3.3 Das Eidgenössische Versicherungsgericht (heute: Bundesgericht) hat bereits
im Jahre 1988 hinsichtlich der Bemessung des versicherten Verdienstes für
Renten festgehalten, dass ein Versicherter, der innerhalb eines Jahres vor dem
Unfall unbezahlten Urlaub bezog, Anspruch auf Umrechnung auf einen vollen
Jahreslohn hat (BGE 114 V 113). Dasselbe hat auch für die Bemessung des
Taggeldes zu gelten. Das ergibt sich unter anderem auch aus Sicht des
Äquivalenzprinzips, wonach sich Nettoprämien und Versicherungsleistungen die
Waage halten sollen (vgl. Franz Fischer, Problemfälle des versicherten
Verdienstes gemäss UVG, in Schaffhauser/Schlauri [Hrsg.],
Sozialversicherungsrechtstagung 2006, S. 153, mit Hinweisen). Es handelt sich
um einen typischen Fall, bei dem die versicherte Person zufälligerweise in
einer Tieflohnphase einen Unfall erleidet.

Der vorliegende Sachverhalt zeigt dies exemplarisch. Wäre die Versicherte vor
der Lohnzahlung des Monats November verunfallt, wäre der "letzte vor dem Unfall
bezogene Lohn" (Art. 22 Abs. 3 UVV) derjenige des Monats Oktober gewesen, in
dem sie den ordentlichen Lohn bezogen hatte. Der Umstand allein, dass der
Unfall nach dem 25. des Monats erfolgte (an welchem Tag üblicherweise
Lohnzahlungen erfolgen), darf keinen Einfluss auf die Höhe des Taggeldes
während der ganzen Bezugsdauer haben. Die beschwerdeführerische Sicht hätte gar
zur Folge, dass einem Versicherten, der einen Monat vor dem Unfall unbezahlten
Urlaub und daher keinen Lohn bezogen hatte, kein Taggeldanspruch zukommt.

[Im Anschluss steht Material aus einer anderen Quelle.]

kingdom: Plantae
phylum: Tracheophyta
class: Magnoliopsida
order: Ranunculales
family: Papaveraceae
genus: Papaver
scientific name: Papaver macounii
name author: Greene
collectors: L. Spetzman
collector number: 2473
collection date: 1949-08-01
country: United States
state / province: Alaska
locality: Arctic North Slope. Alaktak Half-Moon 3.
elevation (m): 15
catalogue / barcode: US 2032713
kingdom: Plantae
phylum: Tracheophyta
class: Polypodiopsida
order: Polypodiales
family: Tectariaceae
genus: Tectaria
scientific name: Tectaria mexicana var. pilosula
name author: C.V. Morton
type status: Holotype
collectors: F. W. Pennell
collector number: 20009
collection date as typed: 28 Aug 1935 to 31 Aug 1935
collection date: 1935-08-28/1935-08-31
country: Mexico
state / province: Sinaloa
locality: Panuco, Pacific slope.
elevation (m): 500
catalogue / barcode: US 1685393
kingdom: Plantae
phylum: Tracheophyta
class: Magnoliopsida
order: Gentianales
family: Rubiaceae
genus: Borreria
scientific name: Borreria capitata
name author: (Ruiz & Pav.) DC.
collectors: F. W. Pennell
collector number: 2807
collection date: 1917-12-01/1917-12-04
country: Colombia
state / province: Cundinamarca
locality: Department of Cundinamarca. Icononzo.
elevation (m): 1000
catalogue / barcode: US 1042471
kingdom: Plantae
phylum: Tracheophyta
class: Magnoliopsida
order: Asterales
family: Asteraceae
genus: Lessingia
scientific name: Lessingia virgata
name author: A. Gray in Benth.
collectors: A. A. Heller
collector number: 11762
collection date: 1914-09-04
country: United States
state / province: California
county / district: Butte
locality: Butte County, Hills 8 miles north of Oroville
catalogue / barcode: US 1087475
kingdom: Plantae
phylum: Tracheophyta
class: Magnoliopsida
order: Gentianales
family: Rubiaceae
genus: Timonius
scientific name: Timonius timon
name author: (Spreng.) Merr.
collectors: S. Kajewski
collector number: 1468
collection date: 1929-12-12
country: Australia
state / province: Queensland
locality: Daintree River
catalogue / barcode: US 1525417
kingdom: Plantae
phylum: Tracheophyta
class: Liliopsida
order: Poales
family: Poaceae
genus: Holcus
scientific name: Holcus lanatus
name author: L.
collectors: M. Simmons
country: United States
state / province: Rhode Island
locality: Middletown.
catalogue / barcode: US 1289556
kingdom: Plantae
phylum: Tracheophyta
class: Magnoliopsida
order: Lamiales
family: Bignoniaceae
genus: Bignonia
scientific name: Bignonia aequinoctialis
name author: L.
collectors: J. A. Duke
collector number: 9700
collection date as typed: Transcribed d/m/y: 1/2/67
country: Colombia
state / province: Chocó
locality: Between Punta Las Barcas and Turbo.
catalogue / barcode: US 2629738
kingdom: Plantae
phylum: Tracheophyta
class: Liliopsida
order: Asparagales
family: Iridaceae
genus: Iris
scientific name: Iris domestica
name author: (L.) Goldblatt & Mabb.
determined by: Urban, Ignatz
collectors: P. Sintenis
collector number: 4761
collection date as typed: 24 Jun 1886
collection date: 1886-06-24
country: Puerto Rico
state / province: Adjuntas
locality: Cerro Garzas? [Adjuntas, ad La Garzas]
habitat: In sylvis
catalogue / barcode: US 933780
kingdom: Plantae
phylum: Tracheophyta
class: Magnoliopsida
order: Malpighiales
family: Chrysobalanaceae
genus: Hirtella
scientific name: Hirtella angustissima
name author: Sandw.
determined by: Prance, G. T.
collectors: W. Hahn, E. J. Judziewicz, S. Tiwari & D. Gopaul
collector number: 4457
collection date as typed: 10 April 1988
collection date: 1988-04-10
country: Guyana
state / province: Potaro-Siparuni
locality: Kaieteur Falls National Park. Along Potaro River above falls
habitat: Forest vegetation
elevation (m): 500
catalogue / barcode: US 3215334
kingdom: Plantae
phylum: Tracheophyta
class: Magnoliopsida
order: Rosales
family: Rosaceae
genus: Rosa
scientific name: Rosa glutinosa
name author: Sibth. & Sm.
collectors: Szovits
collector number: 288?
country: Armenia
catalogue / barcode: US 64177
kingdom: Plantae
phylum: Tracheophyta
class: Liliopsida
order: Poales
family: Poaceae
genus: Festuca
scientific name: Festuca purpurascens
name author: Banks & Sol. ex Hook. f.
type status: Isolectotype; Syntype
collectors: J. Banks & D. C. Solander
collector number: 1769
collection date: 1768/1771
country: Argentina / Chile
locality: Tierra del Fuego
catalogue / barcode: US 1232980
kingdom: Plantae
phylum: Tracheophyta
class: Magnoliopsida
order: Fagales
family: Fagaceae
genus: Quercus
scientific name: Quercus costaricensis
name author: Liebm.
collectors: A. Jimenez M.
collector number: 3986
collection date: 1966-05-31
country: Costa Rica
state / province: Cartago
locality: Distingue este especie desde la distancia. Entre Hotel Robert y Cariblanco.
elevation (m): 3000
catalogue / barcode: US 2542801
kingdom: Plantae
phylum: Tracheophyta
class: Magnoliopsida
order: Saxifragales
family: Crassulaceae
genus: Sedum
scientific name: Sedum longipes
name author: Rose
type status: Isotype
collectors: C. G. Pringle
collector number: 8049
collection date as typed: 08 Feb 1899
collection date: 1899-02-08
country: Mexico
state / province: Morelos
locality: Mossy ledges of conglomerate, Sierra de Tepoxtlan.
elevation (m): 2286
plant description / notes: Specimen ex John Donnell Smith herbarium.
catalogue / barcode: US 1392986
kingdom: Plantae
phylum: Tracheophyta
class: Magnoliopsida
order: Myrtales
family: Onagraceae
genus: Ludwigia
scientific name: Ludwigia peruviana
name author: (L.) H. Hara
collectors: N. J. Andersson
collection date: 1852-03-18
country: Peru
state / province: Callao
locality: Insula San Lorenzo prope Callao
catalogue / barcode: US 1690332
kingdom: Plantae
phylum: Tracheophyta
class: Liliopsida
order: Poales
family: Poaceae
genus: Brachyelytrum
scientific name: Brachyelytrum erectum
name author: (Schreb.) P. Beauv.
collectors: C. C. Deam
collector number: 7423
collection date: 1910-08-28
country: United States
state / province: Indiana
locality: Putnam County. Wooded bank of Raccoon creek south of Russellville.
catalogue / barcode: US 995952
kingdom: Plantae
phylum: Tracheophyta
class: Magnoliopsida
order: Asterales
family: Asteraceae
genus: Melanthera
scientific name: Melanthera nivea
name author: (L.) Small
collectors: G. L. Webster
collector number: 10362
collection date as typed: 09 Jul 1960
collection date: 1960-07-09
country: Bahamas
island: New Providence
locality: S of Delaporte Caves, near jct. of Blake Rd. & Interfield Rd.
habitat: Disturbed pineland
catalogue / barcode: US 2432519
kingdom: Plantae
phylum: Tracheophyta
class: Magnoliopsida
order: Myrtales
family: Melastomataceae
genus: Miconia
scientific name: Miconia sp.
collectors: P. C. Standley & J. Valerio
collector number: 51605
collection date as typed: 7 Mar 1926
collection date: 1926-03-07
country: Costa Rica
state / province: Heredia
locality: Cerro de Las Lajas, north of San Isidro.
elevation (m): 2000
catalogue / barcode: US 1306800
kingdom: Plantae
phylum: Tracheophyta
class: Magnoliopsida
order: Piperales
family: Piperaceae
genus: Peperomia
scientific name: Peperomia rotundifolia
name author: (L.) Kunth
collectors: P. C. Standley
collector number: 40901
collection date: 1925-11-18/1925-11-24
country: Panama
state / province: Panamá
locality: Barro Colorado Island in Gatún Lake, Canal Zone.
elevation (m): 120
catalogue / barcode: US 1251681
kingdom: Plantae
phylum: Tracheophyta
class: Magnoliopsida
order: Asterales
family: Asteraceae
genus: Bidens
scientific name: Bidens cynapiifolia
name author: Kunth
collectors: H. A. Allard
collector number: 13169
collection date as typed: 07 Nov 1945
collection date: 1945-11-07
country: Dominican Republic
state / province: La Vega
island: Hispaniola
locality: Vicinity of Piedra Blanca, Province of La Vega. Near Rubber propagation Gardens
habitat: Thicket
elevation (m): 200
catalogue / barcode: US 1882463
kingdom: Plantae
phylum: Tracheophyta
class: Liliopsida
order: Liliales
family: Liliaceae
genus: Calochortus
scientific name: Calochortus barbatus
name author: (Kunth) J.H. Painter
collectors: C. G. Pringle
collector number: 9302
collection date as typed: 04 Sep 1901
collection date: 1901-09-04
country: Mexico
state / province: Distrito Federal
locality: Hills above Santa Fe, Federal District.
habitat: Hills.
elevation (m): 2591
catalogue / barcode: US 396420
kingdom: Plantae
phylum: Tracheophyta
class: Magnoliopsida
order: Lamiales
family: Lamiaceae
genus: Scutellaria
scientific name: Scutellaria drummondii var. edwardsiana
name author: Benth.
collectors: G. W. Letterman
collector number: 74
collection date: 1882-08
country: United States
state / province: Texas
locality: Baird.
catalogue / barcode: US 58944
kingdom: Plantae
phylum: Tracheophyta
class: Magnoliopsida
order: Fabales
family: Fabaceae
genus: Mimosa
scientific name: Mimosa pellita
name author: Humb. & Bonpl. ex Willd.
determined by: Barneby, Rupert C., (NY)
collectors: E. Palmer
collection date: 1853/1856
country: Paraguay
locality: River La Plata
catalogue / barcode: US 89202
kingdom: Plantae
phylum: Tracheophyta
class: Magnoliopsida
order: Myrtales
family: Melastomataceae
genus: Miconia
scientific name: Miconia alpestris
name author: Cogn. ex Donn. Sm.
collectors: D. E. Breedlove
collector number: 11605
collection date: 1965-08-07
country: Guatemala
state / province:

Die
offensichtliche Fehlinterpretation rührt aus dem Missverständnis von Art. 23
Abs. 3 UVV. Die in dieser Bestimmung verwendete Formulierung "Lohn mit starken
Schwankungen" umfasst auch eine einmalige "Schwankung" oder eben einmalige
tiefere, aber auch höhere Lohnzahlungen - beispielsweise Dienstaltersgeschenke,
Geburts- und Heiratszulagen und Ähnliches -, als sie üblicherweise erfolgen.

Zusammenfassend hat das kantonale Gericht den versicherten Verdienst für den
Taggeldanspruch zu Recht auf Fr. 67'640.- und damit die Höhe des Taggeldes auf
Fr. 148.25 festgesetzt. Daran vermögen die Ausführungen in der
Beschwerdeschrift nichts zu ändern.

4.
Als unterliegende Partei hat die Unfallversicherung Stadt Zürich die
Gerichtskosten zu tragen (Art. 66 Abs. 1 BGG).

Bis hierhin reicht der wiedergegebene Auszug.